Challenge it he did. In 20 years as a judge in South Africa and an investigator into human rights abuses there and in Rwanda and Yugoslavia, Goldstone has used the law to unearth, punish and occasionally seek reconciliation for some of recent history's most heinous misdeeds. Last month Goldstone published a memoir, For Humanity: Reflections of a War Crimes Investigator (Witwatersrand University Press; 152 pages). It may not include much drama and violence, but a lot happens.
Take Goldstone's November 1982 ruling that people of color could not be ejected from a designated "white" residential area if they had no alternative accommodation; the decision effectively demolished a pillar of racial segregation. In another decision, he ordered the security police to return seized material to the Release Mandela Campaign, which was regarded by the police as a front for the banned African National Congress. He also insisted on visiting thousands of political activists in detention without trial — probably saving many of them from assault or torture.
In the period that the South African government was negotiating a new political dispensation with Nelson Mandela and the A.N.C., Goldstone headed a commission of inquiry into public violence and intimidation that proved beyond doubt the involvement of the security forces in "third force" activities aimed at aborting the peace process. The Goldstone Commission produced enough evidence of human rights abuses during the final apartheid years to justify the establishment of South Africa's Truth and Reconciliation Commission.
As the Truth Commission in South Africa was unearthing the horrors of apartheid, Goldstone took his crusade for justice farther afield. From 1994 to 1996 he was chief prosecutor of the U.N. International Criminal Tribunals for the former Yugoslavia and Rwanda, and last year he headed a new, independent inquiry into the Kosovo crisis.
Now a judge of South Africa's Constitutional Court, Goldstone says his greatest ambition is to see the establishment of a permanent International Criminal Court that will put perpetrators on trial for crimes against humanity. He has lots of other thoughts on the subject. Goldstone spoke to Time at his Cape Town home.
On the Goldstone Commission: "Obviously it only scratched the surface of what had been going on.

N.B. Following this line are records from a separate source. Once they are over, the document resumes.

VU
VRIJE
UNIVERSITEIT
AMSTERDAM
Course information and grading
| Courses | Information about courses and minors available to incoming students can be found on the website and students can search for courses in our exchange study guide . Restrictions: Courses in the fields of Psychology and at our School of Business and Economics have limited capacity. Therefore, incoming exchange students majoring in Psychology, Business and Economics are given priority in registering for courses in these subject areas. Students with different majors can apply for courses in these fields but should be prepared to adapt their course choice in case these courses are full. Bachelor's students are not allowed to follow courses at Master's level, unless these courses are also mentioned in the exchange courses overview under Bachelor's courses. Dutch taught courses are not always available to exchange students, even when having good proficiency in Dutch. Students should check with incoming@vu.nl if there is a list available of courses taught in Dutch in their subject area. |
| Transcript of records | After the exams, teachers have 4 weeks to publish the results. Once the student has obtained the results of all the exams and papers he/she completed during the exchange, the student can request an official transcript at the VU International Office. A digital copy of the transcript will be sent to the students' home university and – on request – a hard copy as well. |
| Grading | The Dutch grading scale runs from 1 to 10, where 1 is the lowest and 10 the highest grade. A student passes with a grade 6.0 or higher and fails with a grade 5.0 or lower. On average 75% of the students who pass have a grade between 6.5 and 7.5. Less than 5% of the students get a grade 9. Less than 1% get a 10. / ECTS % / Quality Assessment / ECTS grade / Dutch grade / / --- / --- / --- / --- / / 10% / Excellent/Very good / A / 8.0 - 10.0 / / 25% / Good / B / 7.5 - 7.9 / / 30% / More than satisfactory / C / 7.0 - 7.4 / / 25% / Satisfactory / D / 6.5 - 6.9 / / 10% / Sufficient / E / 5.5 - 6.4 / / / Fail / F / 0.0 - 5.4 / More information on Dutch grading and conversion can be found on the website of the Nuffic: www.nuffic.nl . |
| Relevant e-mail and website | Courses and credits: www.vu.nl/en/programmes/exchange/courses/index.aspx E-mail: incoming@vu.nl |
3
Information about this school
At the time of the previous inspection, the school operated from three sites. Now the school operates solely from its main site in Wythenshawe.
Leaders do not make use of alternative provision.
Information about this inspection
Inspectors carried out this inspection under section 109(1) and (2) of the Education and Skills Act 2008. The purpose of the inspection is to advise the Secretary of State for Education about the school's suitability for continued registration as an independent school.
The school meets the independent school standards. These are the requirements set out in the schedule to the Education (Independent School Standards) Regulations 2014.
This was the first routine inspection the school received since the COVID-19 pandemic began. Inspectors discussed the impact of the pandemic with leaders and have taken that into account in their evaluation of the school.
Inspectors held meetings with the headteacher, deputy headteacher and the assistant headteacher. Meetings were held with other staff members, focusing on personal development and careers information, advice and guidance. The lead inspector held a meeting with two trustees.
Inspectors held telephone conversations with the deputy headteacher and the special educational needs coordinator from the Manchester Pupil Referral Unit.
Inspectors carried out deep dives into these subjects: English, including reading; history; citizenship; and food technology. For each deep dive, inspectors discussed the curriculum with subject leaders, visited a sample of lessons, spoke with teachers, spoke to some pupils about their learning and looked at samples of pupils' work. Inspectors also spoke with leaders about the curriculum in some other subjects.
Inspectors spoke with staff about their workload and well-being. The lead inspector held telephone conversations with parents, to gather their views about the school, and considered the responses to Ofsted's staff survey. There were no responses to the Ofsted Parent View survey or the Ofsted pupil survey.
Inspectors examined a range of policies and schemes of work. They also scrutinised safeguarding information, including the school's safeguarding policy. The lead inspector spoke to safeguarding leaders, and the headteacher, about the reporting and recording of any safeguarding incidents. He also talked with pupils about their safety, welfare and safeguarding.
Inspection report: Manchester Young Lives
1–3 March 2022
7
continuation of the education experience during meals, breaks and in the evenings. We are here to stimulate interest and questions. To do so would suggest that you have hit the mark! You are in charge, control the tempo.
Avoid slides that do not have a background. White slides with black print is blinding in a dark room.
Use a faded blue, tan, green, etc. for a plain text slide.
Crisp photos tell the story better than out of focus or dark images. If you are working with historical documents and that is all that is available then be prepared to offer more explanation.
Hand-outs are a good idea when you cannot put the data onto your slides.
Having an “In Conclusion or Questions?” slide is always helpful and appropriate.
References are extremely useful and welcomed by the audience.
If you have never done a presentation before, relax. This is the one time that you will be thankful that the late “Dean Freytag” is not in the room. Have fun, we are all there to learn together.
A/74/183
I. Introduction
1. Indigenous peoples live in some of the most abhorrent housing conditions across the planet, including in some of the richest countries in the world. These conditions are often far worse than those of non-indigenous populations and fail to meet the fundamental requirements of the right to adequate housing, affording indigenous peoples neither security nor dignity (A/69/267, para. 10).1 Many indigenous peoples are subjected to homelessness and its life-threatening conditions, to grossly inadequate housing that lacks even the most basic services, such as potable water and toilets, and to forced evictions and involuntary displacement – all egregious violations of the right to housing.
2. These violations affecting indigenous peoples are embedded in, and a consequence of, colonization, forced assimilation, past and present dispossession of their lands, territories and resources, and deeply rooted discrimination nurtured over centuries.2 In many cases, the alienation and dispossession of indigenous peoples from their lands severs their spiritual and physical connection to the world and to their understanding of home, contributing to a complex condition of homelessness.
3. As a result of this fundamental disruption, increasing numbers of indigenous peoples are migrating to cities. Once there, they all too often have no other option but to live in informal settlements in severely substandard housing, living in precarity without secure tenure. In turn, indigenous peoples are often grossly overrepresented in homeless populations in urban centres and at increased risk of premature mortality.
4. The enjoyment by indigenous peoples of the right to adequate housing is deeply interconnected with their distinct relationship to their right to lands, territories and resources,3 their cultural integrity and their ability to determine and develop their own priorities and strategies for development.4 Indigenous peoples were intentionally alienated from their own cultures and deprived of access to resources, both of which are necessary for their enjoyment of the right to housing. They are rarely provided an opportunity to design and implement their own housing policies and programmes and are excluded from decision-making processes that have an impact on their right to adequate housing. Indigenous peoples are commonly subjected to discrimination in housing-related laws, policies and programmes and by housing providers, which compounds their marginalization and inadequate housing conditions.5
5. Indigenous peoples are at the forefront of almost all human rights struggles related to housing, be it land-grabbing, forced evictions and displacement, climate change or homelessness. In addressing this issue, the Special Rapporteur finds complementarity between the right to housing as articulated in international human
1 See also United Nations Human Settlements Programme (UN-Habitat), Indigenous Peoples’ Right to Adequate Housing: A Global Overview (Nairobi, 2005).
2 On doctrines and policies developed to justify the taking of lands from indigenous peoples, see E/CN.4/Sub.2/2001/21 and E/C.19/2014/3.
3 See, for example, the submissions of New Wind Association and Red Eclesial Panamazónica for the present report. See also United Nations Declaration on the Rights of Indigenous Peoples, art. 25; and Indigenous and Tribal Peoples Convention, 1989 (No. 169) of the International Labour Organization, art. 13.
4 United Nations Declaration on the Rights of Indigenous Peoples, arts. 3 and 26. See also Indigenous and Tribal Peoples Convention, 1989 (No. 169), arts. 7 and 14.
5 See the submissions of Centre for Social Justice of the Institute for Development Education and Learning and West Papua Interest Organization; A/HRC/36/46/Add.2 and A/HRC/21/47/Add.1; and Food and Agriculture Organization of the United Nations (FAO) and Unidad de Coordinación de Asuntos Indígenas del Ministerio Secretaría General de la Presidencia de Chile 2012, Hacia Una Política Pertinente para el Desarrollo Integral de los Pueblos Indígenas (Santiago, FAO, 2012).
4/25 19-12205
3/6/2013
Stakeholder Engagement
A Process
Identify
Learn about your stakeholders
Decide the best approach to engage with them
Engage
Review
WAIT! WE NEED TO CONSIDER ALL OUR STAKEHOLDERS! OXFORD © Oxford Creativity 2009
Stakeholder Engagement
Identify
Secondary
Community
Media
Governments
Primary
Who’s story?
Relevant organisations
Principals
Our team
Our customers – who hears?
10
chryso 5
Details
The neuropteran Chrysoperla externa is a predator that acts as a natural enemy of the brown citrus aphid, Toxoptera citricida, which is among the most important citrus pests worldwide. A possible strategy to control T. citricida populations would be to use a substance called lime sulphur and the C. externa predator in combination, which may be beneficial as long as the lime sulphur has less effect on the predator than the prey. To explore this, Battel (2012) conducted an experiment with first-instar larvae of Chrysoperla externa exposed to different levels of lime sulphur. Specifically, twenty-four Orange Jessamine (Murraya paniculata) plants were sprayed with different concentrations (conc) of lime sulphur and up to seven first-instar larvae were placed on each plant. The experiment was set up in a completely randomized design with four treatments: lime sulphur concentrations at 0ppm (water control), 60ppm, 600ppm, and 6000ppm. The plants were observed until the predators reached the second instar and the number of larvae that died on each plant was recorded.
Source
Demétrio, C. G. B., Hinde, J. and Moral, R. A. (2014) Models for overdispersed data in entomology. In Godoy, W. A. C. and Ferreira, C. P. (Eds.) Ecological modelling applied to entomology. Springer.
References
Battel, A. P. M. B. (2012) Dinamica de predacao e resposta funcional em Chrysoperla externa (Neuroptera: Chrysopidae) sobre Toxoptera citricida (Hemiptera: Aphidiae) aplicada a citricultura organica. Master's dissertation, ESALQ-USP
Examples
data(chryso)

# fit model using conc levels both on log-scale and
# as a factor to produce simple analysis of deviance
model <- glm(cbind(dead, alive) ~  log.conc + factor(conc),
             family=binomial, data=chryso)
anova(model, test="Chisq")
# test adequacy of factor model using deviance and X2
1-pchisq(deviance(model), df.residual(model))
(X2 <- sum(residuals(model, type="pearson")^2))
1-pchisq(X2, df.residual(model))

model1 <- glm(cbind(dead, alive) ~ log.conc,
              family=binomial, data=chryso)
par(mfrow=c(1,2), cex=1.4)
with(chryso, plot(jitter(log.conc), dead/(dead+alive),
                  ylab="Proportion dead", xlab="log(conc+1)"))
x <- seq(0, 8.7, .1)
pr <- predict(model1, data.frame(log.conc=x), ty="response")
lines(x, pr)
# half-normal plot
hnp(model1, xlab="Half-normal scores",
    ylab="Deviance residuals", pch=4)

But it was sufficient to take the rug out from under the feet of the De Klerk government in opposing the establishment of a Truth Commission. They could no longer say there was nothing to investigate."
On the Truth Commission: "There were some imperfections and room for criticism. But its greatest achievement was that it has written a single history for South Africa. That is what South African children are going to be taught."
On the U.N. tribunals: "They proved that international courts can hold fair trials and that they can advance humanitarian law. They also showed that there is no longer impunity for war criminals."
On establishing an International Criminal Court: "It's going to happen in two or three years at the most, even though it's going to be seriously weakened by the nonparticipation of the United States [which fears malicious prosecutions against U.S. citizens]. It's a sort of schizophrenia in the U.S. that it doesn't mind putting other people in an international criminal court but not its own citizens. I think the U.S. will eventually come on board. It will be a bumpy road, but it's going to be covered."
On Serbia's Slobodan Milosevic: "He's been indicted as the person most responsible for the terrible things that happened in Kosovo. It disappoints me deeply that the international community has allowed Yugoslavia back into the U.N. without making it a condition that all criminals be handed over."
On war crimes: "You've got to separate them from other forms of criminality. War crimes clearly have to be rooted out and people have to be brought to justice. What I'm very strongly against is closing the book on the past and pretending it didn't happen."